Por seu turno, os centristas avisaram de antemão que “não podemos abrandar nem afrouxar nas medidas que foram tomadas”. Francisco Rodrigues dos Santos, líder centrista, voltou a pedir ainda um “choque de tesouraria” às empresas e incluir o layoff para sócios-gerentes (proposta igualmente pelo PSD).
Francisco Rodrigues dos Santos não esqueceu a polémica do momento: a forma como a Direção-Geral de Saúde contabiliza os dados dos infetados com a covid-19, pedindo boletins “rigorosos”. De realçar que a DGS reconheceu ter duplicado os números no Porto (por duplicação de fontes). O CDS quer ainda uma “testagem massiva” para a covid-19.
O PAN também se manifestou favorável à renovação do estado de emergência, voltou a insistir na necessidade de se testar cada vez mais para a covid-19 e pediu medidas mais aprofundadas para os mais vulneráveis: os idosos.

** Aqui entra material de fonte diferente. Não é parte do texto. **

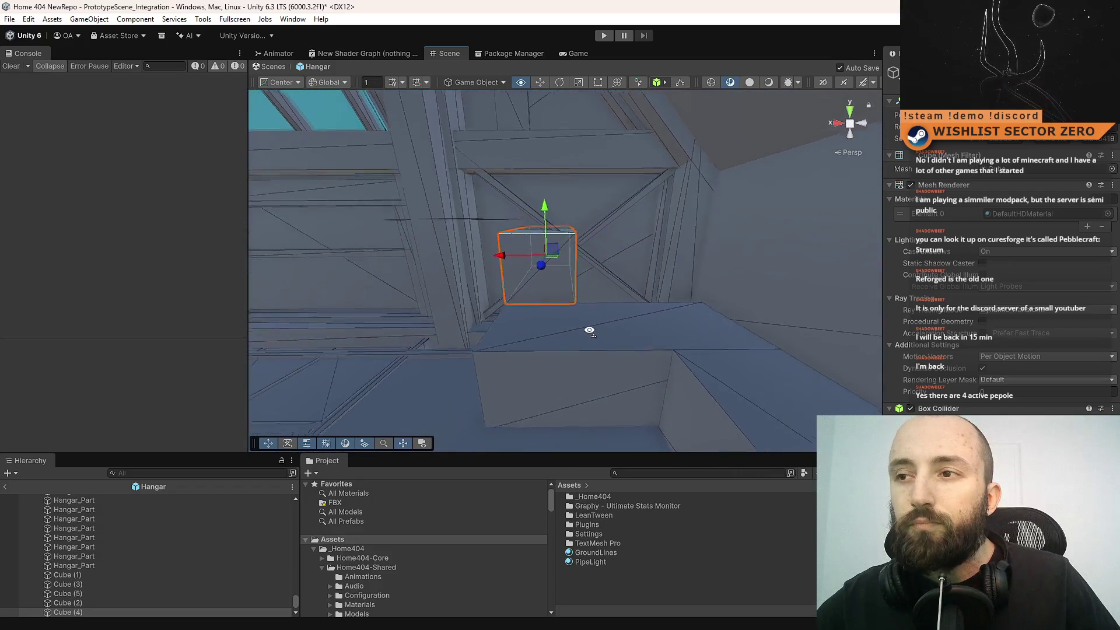
{"action": "left_click_drag", "start_coordinate": [546, 340], "coordinate": [546, 340]}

André Silva, do PAN, ainda alertou para a situação dos reclusos e dos sem-abrigo.
Feitos os reparos, sugestões e declarações sobre o futuro imediato do país, caberá hoje ao Governo dar também a sua avaliação do estado de emergência ao Presidente. António Costa já avisou que, com ou sem estado de emergência, as medidas de contenção são para continuar. E, de facto, tem sido visível um dos pontos que pode, ou não, vir a ser afinado com a renovação do decreto de estado de emergência por mais 15 dias: um maior controlo na circulação.
Comprovativos para deslocações obrigatórios? Até aqui, apesar das restrições impostas pelo Governo no primeiro período de estado de emergência, os comprovativos para deslocações eram facultativos. Nos últimos dias, o MAI aconselhou, no entanto, a sua utilização: “As declarações emitidas por algumas entidades empregadoras, não sendo obrigatórias, facilitam a comprovação pelos cidadãos de que se estão a deslocar de ou para o local de trabalho, tal como a comprovação de local de residência justifica a deslocação”. A hipótese de poderem vir a ser obrigatórios é um dos cenários que se coloca para a próxima fase e, esta terça-feira, essa possibilidade já estava a ser transmitida aos automobilistas à entrada na capital. Ontem de manhã, os carros que circulavam na direção de Lisboa, na Segunda Circular, foram obrigados a parar e a indicar à polícia o motivo da deslocação, o que causou dificuldades no acesso à cidade. Um dos repórteres do i foi parado no controlo policial e advertido de que a carteira profissional pode não ser suficiente. Não foi pedida identificação ou declaração, mas o aviso foi esse: agora, não é obrigatório comprovativo, mas pode vir a ser.